When Scandinavian Airlines (SAS) was stuck in its worst of many financial crises over the years, state government officials raised the possibility of selling SAS to arch rival Norwegian Air. One proposal would have let SAS retain business travelers, while Norwegian would appeal to the holiday and personal travel market.
The proposed deal in 2011 has been revealed by Norwegian Air’s CEO, Bjørn Kjos, in his new autobiography released this week. Trond Giske, Norway’s trade minister at the time, confirmed that he had run into Kjos at the Opera in Oslo and Kjos jokingly asked Giske if he’d found any buyers for deeply troubled SAS, in which the governments of Norway, Sweden and Denmark held large stakes.
“Wouldn’t you like to buy it?” Giske responded in a tone he also called “a bit joking” but also serious. “We were looking for industrial buyers for SAS,” Giske told newspaper Aftenposten. “Norwegian could have been a buyer, but we also would have looked at others first.”
Norwegian Air’s chairman, Bjørn Kise, was intrigued at the prospect of taking over SAS “very cheaply,” and cornering the market in northern Europe. Kjos was skeptical but proceeded to examine the values of SAS fleet, which he found to be old and expensive to operate. He wrote that his wife Gerd, a former SAS flight attendant, also warned against buying SAS on the grounds it was all but run by its powerful labour unions at the time. The deal was dropped after a meeting with SAS’ larget private owner, Jakob Wallenberg, and SAS was later bailed out by state guarantees, which Kjos has complained about.

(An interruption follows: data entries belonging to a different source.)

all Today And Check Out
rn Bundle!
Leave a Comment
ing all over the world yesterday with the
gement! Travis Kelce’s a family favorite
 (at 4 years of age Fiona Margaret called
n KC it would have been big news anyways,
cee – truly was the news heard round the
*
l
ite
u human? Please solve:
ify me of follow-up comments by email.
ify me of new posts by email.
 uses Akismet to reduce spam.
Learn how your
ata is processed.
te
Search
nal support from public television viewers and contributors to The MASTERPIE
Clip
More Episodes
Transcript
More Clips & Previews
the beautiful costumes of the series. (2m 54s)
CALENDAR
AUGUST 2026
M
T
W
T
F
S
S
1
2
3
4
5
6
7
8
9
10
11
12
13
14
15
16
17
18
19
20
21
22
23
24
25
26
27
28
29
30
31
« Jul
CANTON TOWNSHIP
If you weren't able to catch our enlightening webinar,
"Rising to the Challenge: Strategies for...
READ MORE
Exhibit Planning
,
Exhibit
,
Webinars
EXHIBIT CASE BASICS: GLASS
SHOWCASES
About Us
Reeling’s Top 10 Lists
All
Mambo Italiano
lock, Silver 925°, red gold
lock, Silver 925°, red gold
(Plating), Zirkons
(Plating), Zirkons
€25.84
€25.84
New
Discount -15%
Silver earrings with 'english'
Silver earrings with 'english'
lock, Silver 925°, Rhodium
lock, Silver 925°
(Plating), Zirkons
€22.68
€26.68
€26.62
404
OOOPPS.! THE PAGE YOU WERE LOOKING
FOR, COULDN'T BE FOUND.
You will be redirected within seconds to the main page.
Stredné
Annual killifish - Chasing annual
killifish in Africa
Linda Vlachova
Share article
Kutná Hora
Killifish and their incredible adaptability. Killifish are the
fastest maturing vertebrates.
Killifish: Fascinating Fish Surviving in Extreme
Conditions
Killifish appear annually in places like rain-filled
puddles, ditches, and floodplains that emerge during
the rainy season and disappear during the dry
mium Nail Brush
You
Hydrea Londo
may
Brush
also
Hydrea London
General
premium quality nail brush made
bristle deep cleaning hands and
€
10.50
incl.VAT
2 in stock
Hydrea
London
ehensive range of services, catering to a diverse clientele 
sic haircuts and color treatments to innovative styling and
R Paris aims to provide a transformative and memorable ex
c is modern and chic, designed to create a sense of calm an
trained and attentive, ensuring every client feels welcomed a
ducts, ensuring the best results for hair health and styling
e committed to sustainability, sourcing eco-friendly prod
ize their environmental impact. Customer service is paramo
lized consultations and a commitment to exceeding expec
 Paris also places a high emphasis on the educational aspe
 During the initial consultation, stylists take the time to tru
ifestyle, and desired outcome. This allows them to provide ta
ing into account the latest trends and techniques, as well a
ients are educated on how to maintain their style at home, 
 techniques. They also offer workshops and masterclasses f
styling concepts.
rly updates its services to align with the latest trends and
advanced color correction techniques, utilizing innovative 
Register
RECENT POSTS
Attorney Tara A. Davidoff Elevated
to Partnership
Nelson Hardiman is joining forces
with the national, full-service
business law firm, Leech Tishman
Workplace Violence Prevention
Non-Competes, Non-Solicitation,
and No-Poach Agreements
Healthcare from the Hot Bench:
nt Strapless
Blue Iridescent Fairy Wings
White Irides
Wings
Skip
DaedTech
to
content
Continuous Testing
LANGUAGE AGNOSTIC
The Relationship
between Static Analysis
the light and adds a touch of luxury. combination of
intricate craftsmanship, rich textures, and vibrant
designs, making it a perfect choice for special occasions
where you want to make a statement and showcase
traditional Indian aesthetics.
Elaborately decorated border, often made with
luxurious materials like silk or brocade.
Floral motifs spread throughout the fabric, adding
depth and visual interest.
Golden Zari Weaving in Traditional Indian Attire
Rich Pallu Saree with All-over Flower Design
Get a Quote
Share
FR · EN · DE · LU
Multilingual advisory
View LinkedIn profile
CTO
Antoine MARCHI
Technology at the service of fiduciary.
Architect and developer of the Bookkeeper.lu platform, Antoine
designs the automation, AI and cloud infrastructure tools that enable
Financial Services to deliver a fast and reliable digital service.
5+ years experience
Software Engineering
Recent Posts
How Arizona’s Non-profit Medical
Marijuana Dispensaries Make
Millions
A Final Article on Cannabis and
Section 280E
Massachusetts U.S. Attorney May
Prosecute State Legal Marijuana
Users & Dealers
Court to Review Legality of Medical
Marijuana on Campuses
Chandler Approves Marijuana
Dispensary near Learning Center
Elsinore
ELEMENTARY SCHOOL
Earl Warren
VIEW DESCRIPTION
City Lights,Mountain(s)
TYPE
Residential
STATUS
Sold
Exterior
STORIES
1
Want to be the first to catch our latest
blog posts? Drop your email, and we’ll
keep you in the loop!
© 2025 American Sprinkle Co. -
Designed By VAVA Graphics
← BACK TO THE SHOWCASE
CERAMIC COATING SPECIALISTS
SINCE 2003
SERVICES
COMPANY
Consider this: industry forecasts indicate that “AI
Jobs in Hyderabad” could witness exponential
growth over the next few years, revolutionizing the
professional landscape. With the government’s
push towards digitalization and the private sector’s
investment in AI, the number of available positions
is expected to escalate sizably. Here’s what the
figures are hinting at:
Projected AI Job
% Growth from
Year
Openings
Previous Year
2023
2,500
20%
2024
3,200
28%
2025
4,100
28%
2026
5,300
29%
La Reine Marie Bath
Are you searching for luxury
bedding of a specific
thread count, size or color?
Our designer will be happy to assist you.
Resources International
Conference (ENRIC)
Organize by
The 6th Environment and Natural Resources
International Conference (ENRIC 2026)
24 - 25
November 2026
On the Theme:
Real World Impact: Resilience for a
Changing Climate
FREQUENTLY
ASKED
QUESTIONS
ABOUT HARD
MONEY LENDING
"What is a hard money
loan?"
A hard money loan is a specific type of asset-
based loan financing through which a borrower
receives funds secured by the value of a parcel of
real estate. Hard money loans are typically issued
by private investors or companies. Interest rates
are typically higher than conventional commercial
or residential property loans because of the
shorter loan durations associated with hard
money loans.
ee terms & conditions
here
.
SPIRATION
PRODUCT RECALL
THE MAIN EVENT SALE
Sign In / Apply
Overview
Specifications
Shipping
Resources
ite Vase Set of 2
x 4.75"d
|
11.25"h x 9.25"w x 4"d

Norwegian, meanwhile, could claim on Wednesday that it offers the “best and cheapest” service between in Oslo and London, a popular destination for Norwegians especially in the run-up to the Christmas holidays. A comparison conducted by Aftenposten of average round-trip ticket prices, added costs for baggage, seat reservations and coffee on board and ground transport found that passengers would pay a total of NOK 3,270 (USD 384) on Norwegian, NOK 3,401 on Ryanair and NOK 3,843 on SAS. Norwegian was also fastest, getting a traveler from downtown Oslo to Trafalgar Square in the center of London in six hours and one minute, compared to six hours and two minutes on SAS and seven hours and two minutes on Ryanair. Norwegian flies into London’t Gatwick Airport, SAS uses Heathrow and Ryanair lands at Stansted.